Archive for the ‘Piccolo’ Category

Piccolo: Distributed Computing via Shared Tables

Saturday, December 8th, 2012

Piccolo: Distributed Computing via Shared Tables

From the homepage:

Piccolo is a framework designed to make it easy to develop efficient distributed applications.

In contrast to traditional data-centric models (such as Hadoop) which present the user a single object at a time to operate on, Piccolo exposes a global table interface which is available to all parts of the computation simulataneously. This allows users to specify programs in an intuitive manner very similar to that of writing programs for a single machine.

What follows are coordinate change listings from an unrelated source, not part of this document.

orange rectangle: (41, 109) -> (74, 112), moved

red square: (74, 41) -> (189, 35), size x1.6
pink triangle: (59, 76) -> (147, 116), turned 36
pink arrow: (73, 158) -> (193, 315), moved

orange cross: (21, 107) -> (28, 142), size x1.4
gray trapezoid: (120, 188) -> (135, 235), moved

Piccolo includes a number of optimizations to ensure that using this table interface is not just easy, but also fast:

Locality
To ensure locality of execution, tables are explicitly partitioned across machines. User code that interacts with the tables can specify a locality preference: this ensures that the code is executed locally with the data it is accessing.
Load-balancing
Not all load is created equal – often some partition of a computation will take much longer then others. Waiting idly for this task to finish wastes valuable time and resources. To address this Piccolo can migrate tasks away from busy machines to take advantage of otherwise idle workers, all while preserving the locality preferences and the correctness of the program.
Failure Handling
Machines failures are inevitable, and generally occur when you’re at the most critical time in your computation. Piccolo makes checkpointing and restoration easy and fast, allowing for quick recovery in case of failures.
Synchronization
Managing the correct synchronization and update across a distributed system can be complicated and slow. Piccolo addresses this by allowing users to defer synchronization logic to the system. Instead of explicitly locking tables in order to perform updates, users can attach accumulation functions to a table: these are used automatically by the framework to correctly combine concurrent updates to a table entry.

The closer you are to the metal, the more aware you will be of the distributed nature of processing and data.

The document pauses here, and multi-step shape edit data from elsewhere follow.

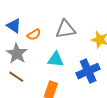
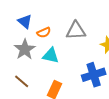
cyan triangle: (56, 59) -> (51, 56), moved
brown line: (16, 77) -> (22, 81), moved

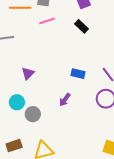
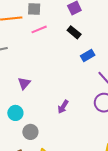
blue rectangle: (78, 74) -> (88, 56), moved, turned -40
gray circle: (33, 114) -> (30, 132), moved

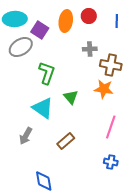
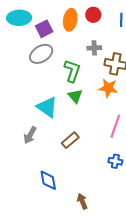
purple square: (40, 30) -> (44, 29), turned 30
gray ellipse: (21, 47) -> (41, 54), moved
green L-shape: (47, 73) -> (72, 71), moved

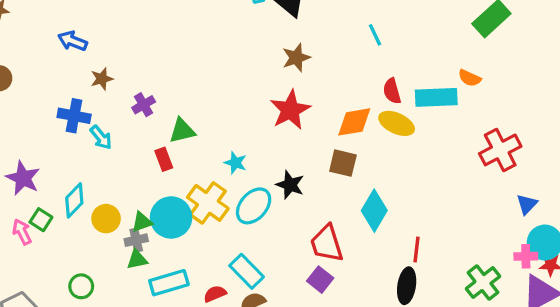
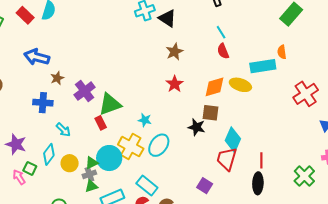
blue arrow: (73, 41) -> (37, 57), size x1.4
orange semicircle: (470, 78) -> (282, 52), turned 64
red semicircle: (392, 91) -> (223, 51), moved
purple cross: (144, 105) -> (85, 91), size x1.5
red star: (290, 110) -> (175, 84), size x0.7
green triangle: (182, 131) -> (110, 104), size x1.4
cyan arrow: (101, 137) -> (63, 130), moved
black star: (290, 185) -> (196, 127), moved
red trapezoid: (327, 244) -> (227, 159), moved, turned 40
cyan rectangle: (247, 271) -> (147, 186), moved

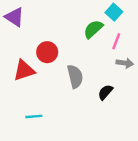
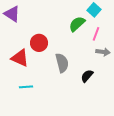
red triangle: (24, 70) -> (20, 58), turned 42
cyan line: (34, 116) -> (26, 87), moved

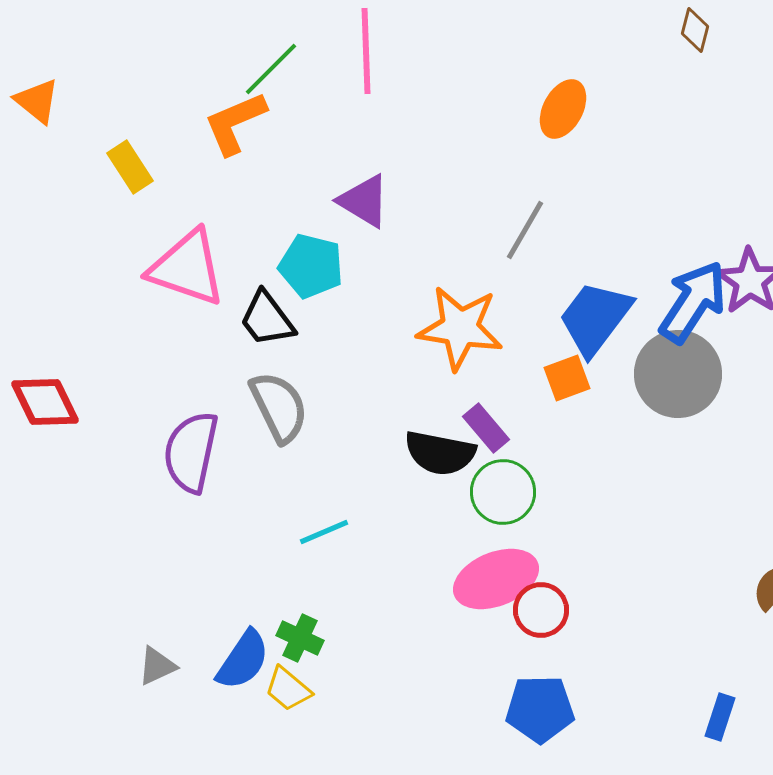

Will the success of distributed processing/storage be when all but systems architects are unaware of its nature?

GraphLab vs. Piccolo vs. Spark

Saturday, December 8th, 2012

GraphLab vs. Piccolo vs. Spark by Danny Bickson.

From the post:

I got an interesting case study from Cui Henggang, a first year graduate student at CMU Parallel Data Lab. Cui implemented GMM on GraphLab, for comparing its performance to Piccolo and Spark. His collaborators on this projects where Jinliang Wei and Wei Dai. The algorithm is described on Chris Bishop, Pattern Recognition and Machine Learning, Chapter 9.2, page 438.

Danny reports Chu will be releasing his report and posting his GMM code to the graphic models toolkit (GraphLab).

I will post a pointer when the report appears, here and probably in a new post as well.